In one construction, the multiple-layered film is completely biodegradable. As a general matter, all layers of the film include one or more biodegradable material(s), such as biodegradable polymers. The film can be constructed so that the outer therapeutic agent-containing layers 12 and 16 have a rate of degradation that is faster than the rate of degradation of the modulating layers 13 and 15, and the inner therapeutic agent-containing layer 14. Absorbable polymers or polymer mixtures can be chosen based on their degradation profiles. For purposes of discussion, a polymer with a first rate of degradation in the body can be referred to herein as a “first absorbable polymer,” and a polymer with a second rate of degradation in the body can be referred to herein as a “second absorbable polymer,” and so on, with the first rate of degradation being more rapid than the second rate of degradation. Exemplary first and second polymer pairs can be, respectively, for example, PLGA and PLLA; PLGA and PCL; and PLGA 25K Da and PLGA 25K Da.

The degradability of the polymeric layers can also be controlled by the hydrophobic or hydrophilic nature of the material in the layer, the composition of the polymer in each layer, as well as the inclusion of other materials that can influence the rate of degradation of the polymeric layers, such as the presence of acidic or basic materials in the layers.

Optionally, the multiple-layered film can include a third polymer having a rate of degradation that is slower than either of the first of second polymers. The third polymer can be located in an inner therapeutic agent-containing layer, e.g., layer 14.

The degradation characteristics of the film and release of therapeutic agent can be determined by construction and materials of the film, including the absorbable polymer, and the type or types of therapeutic agent in the absorbable layer of the film. Release of the therapeutic agent can occur by diffusion or elution of the therapeutic agent(s) out of the therapeutic agent-containing layers, by degradation and release of the therapeutic agent coinciding with degradation of the polymeric layers, or both. For example, in modes of practice, the therapeutic agent elutes from the outer layers 12 and 16 so that it becomes available in the surrounding tissues during a first time period following implant placement. In some modes of delivery, release of the therapeutic agent from the outermost layers 12 and 16 can coincide partially, or entirely, with erosion/degradation of the outermost layers. In some cases the majority of the therapeutic agent is released from the outermost layers prior to any substantial degradation of the layers.
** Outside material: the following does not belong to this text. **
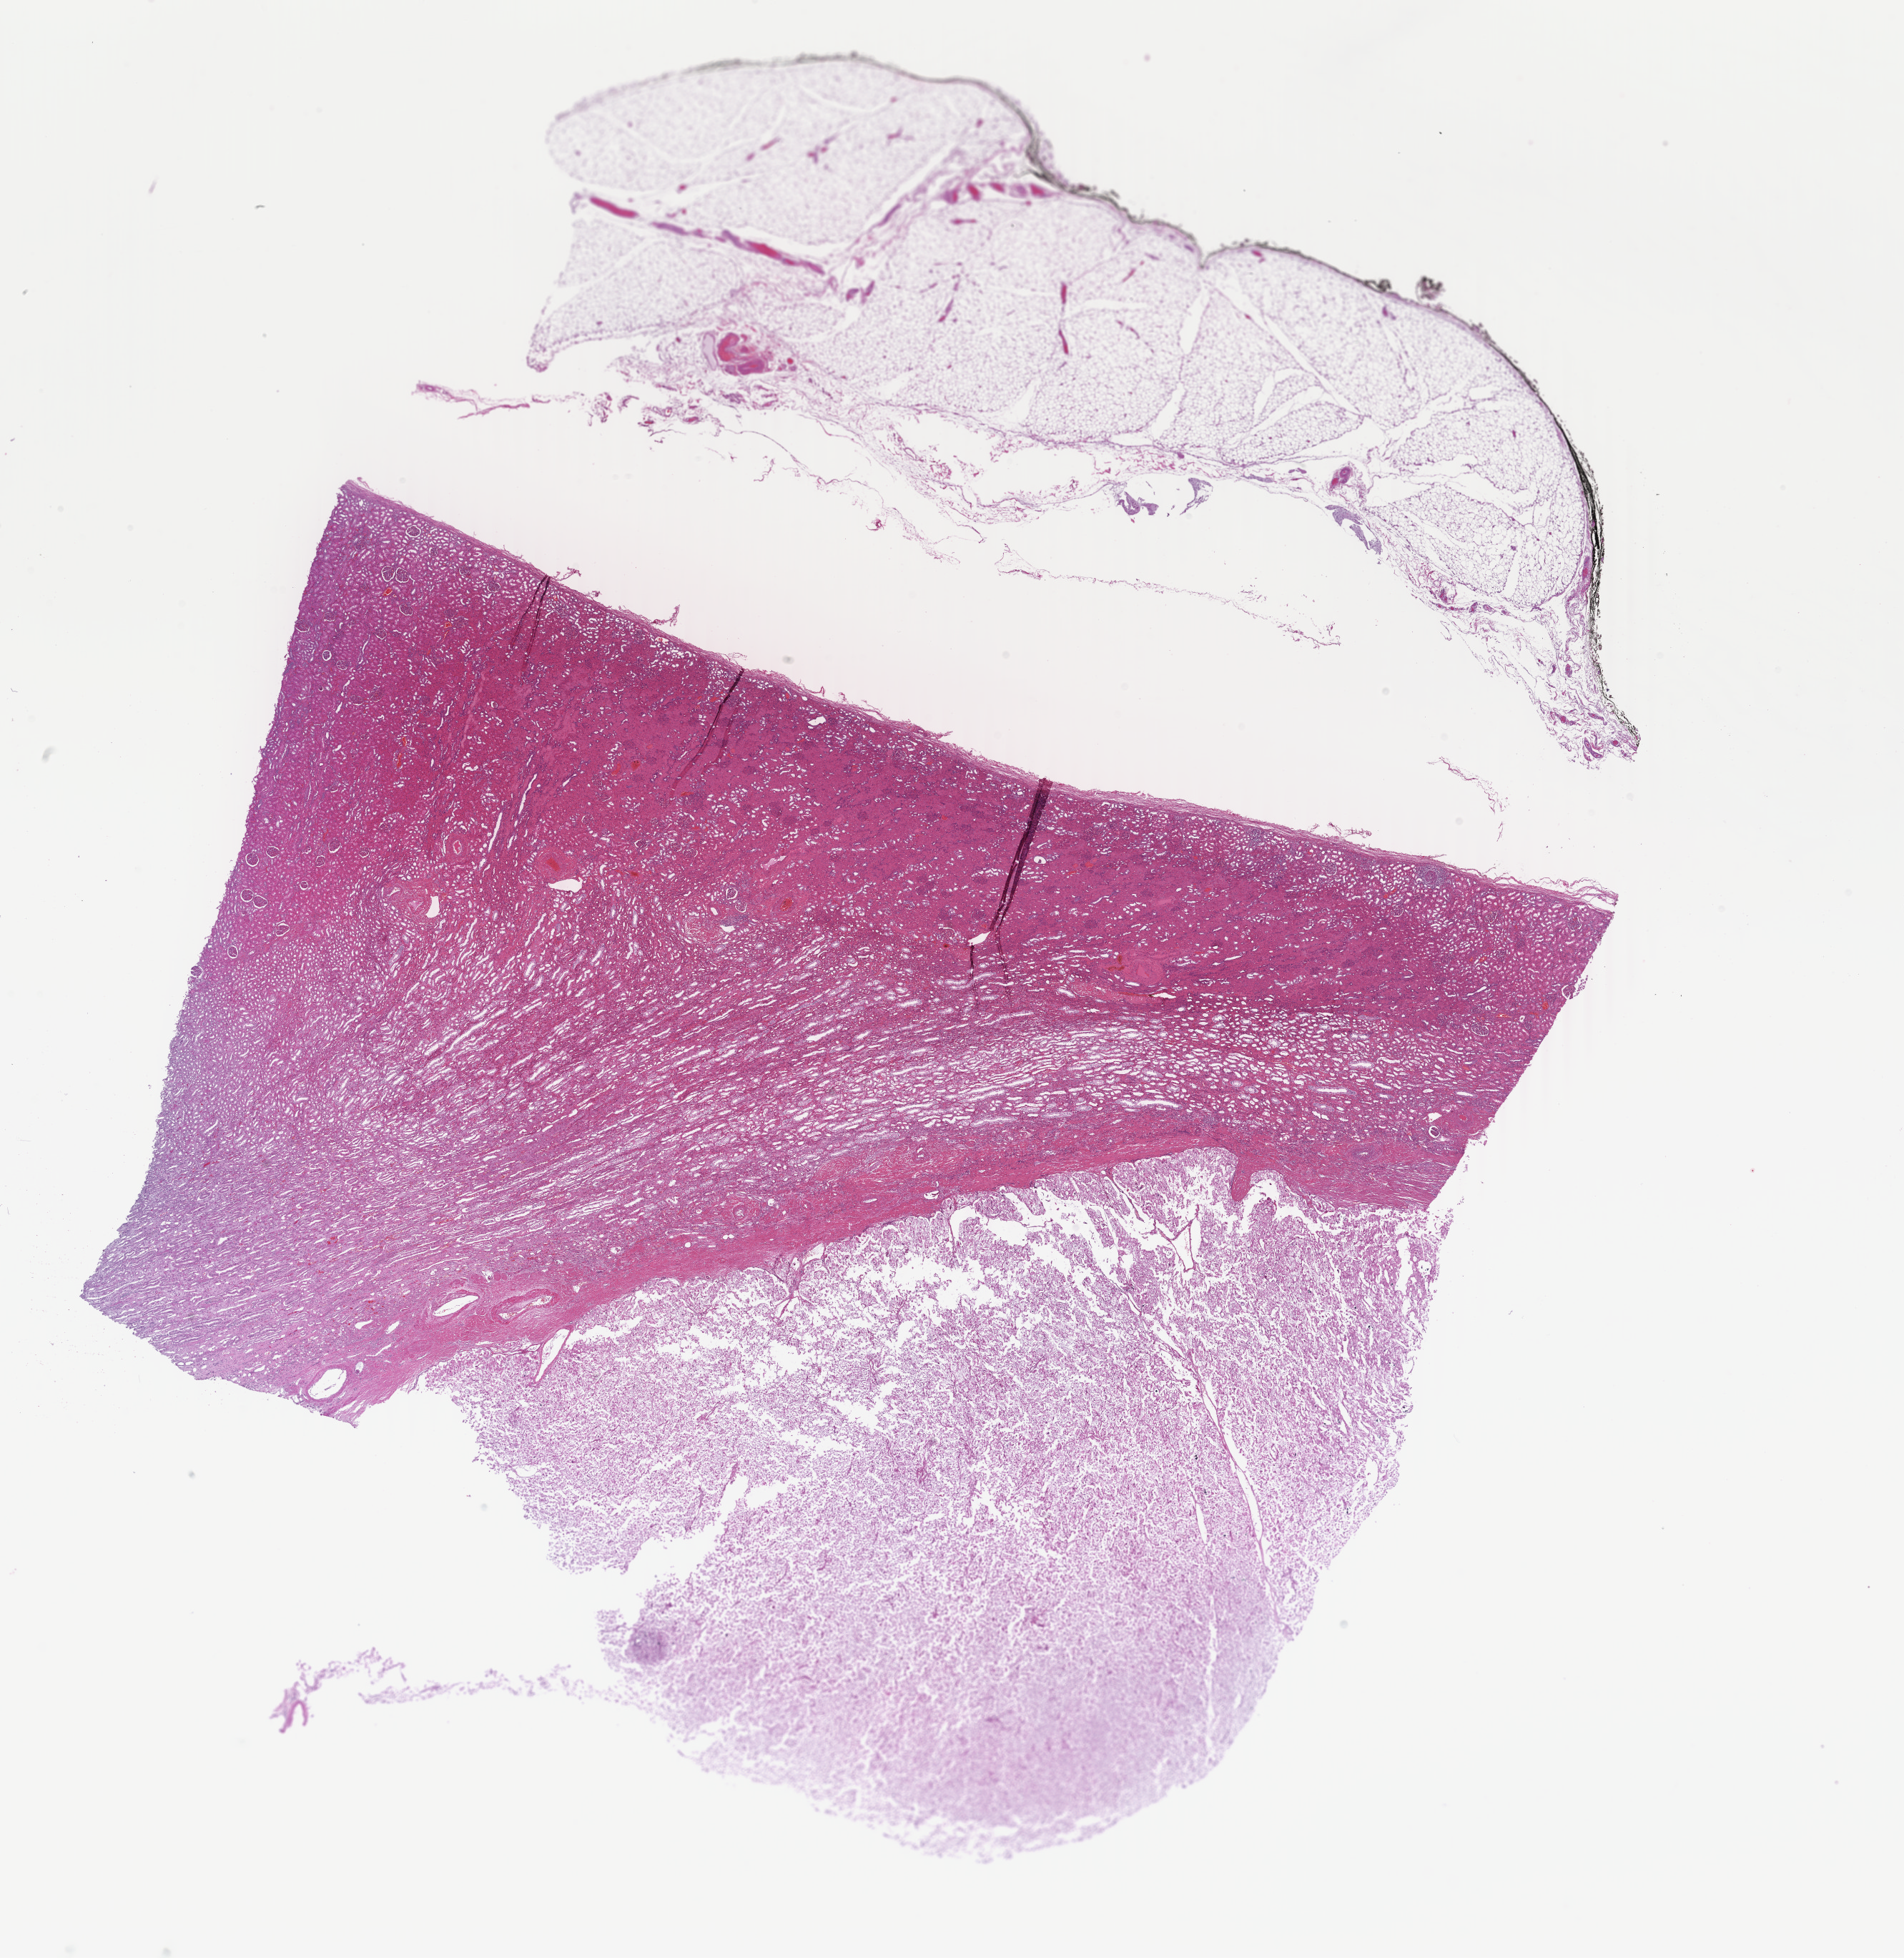
H&E whole-slide image, low-resolution overview of the scanned area, about 21.2 x 21.8 mm (from a 40x scan), formalin-fixed paraffin-embedded (FFPE) diagnostic section, kidney, primary tumour sample. Male, age 47 years at initial diagnosis.
Pathologic diagnosis: Renal cell carcinoma, chromophobe type. AJCC pathologic stage: I (5th edition).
Release of the therapeutic agent from an inner layer (e.g., layer 14) follows release of the therapeutic agent from the outermost layers. Release of the therapeutic agent from an inner layer can coincide partially with release of the therapeutic agent from an outer layer, or there can be a period of time between when the release of therapeutic agent from the outer layers ends, and where release of the therapeutic agent from an inner layer starts. Release of the therapeutic agent from an inner layer can be delayed using the layered constructions of the invention that can result in one of various release mechanisms. For example, the modulating layers 13 and 15 can serve as barriers to slow the elution of the therapeutic agent from the inner layer 14 to the surrounding tissue. Depending on the extent of degradation of the outer layers 12 and 16, the therapeutic agent from the inner layer 14 may also be required to cross outer layer material for release from the implant. In other modes of practice degradation of the regulating layers 13 and 15 may modulate release of the therapeutic agent from the inner layer 14 by preventing its release. For example, modulating layers 13 and 15 may be impervious to the therapeutic agent of the inner layer 14, and to cause release of therapeutic agent from the inner layer 14, degradation of layers 13 and 15 occurs.
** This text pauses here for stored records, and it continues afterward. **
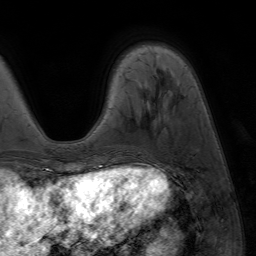
Breast MRI (dynamic contrast-enhanced), one axial slice; position 16 of 64 along the scan axis; cropped to one breast; dynamic contrast-enhanced series, time point 2 of 7 at this slice position (early post-contrast); 1.5 T; TE 4.2 ms, TR 6.8 ms; 256 × 256 image matrix, field of view 230 × 230 mm. Female patient.
Annotated regions visible in this slice (semi-automatically segmented with operator editing):
- enhancing-tissue mask used for the functional tumour volume (all voxels passing the contrast-enhancement thresholds inside the analysis volume; usually the tumour): bounding box (x1, y1, x2, y2) in pixels: (88, 166, 94, 173)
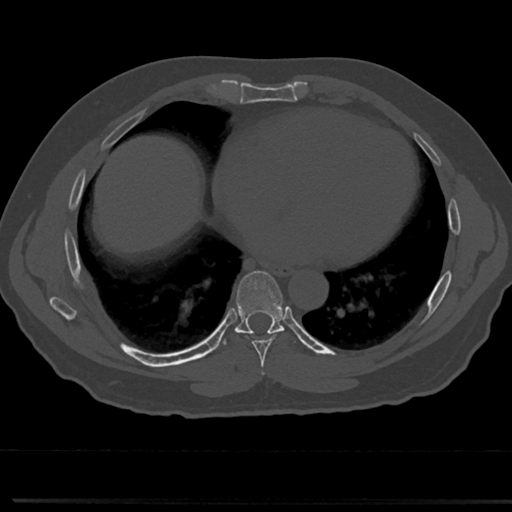
CT including the spine, one axial slice; slice 376 of 817 in the series (ordered by position); 120 kVp; bone window (W 1800 / L 400 HU); 0.5 mm slice thickness; 512 × 512 image matrix, field of view 355 × 355 mm. Patient: male, 61 years. Case-level facts recorded for this patient, not image findings: primary cancer: prostate.
Outlined on this slice (semi-automatic segmentation, software-assisted and operator-edited):
- T6 vertebra: bounding box <261,370,265,374> (left, top, right, bottom; pixels)
- T7 vertebra: <233,272,290,355>
- T8 vertebra: <239,326,280,332>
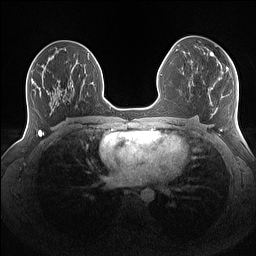
Breast MRI (dynamic contrast-enhanced), one axial slice; dynamic contrast-enhanced series, time point 2 of 7 at this slice position (early post-contrast); 1.5 T; TE 1.4 ms, TR 5 ms; 1.1 mm slice thickness; 256 × 256 image matrix, field of view 340 × 340 mm. Female patient.
Annotated regions visible in this slice (semi-automatic segmentation, software-assisted and operator-edited):
- enhancing-tissue mask used for the functional tumour volume (all voxels passing the contrast-enhancement thresholds inside the analysis volume; usually the tumour): bounding box <207,49,230,72> (left, top, right, bottom; pixels)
Release of the therapeutic agent from an inner layer (e.g., layer 14) can also coincide partially, or entirely with degradation of the inner layer. Release of therapeutic agent from the inner layer generally occurs during a second time period following implantation. The second time period follows the first time period, and can overlap with the first time period, or occur after the first time period. In some modes of delivery, the therapeutic agent is released from an inner layer by migrating through the modulating layers, which serve to slow the therapeutic agent's release.

In order to discuss the release profile of the bioactive agent, the time periods can be described as a time point following implantation at which 50% of the therapeutic agent originally present in the coating at implantation is released from the coating. In some modes of delivery, the first time period is in the range of weeks to months and the second time period is in the range of months to years.

Depending on the type and loading of therapeutic agent, the type or types of polymeric material in the layers, and other properties of the layers such as thickness, etc., or other chemical properties of the multi-layered film, the therapeutic agent may have a particular release profile. For example, in some modes of delivery, the therapeutic agent present in the outermost layers 12 and 16 may display a “burst” profile where the majority of the therapeutic agent is released at a time point soon after surgical implantation of the device. In some modes of treating, a “burst” of bioactive agent can be beneficial to control a tissue response that occurs immediately after implantation.

Therapeutic agent can be present in the therapeutic agent-containing layers in any desired form. For example, the therapeutic agent can be dissolved in a polymeric layer by the virtue of it being soluble in the polymeric material, or being soluble in a solvent or solvent mixture used to dissolve the polymer and form the layer. For example, estradiol is soluble in organic solvents such as ethanol (e.g., up to 2.5 mg/mL), dimethylsulfoxide (DMSO), and dimethylformamide (DMF) (up to 20 mg/mL). Ethanol is sparingly soluble in water. DMSO and DMF are useful as solvents for various polymeric materials.

Alternatively, one or more of the therapeutic agent-containing layers can include therapeutic agent in particulate form. These layers can be prepared from compositions with dissolved polymer where particles of therapeutic agent are suspended or dispersed in the composition.

A multi-layered construct degradable throughout can be prepared in one of a variety of ways. Some modes of preparing involve the sequential formation of layers to form the multi-layered construct. The method of “layering” can be formed by one or more of a variety of techniques, such as solvent casting, spraying, dipcoating, or extrusion. In some modes of practice adjacent layers are formed using solvents that have no or no appreciable mixing with each other. For example, with reference to FIG. 1, layers 12, 14, and 16 are prepared using one or more compositions where DMSO is the solvent, and layers 13 and 15 are prepared using one or more compositions where THF is the solvent. Exemplary compositions with DMSO as the solvent include absorbable polymers such as PLGA and polyothroesters. Exemplary compositions with THF as the solvent include absorbable polymers such as polyphosphazines.

In another approach, sequential formation of layers is carried out using compositions having the same solvent but containing different polymeric materials. For example, an outer layer (e.g., layer 12) is formed using a first composition containing PLGA and a therapeutic agent and THF, and then dried to remove the THF. A second composition containing a polyorthoester, a therapeutic agent and THF is then applied over the PLGA layer and the THF is quickly flashed off before the THF is able to solubilize the polyorthoester layer, to form an intermediate layer (e.g., layer 13). THF (flash point of −21° C.), and other solvents having lower flash points, can be flashed off by application of heat during the coating process, carrying out coating in a low pressure environment, or both. Other solvents with low flash points include acetone (−18° C.), diethyl ether (−45° C.), pentane (−40° C.), hexane (−7° C.), ethyl acetate (−4° C.)_. Formation of layers 14-16 can be carried out in a similar manner.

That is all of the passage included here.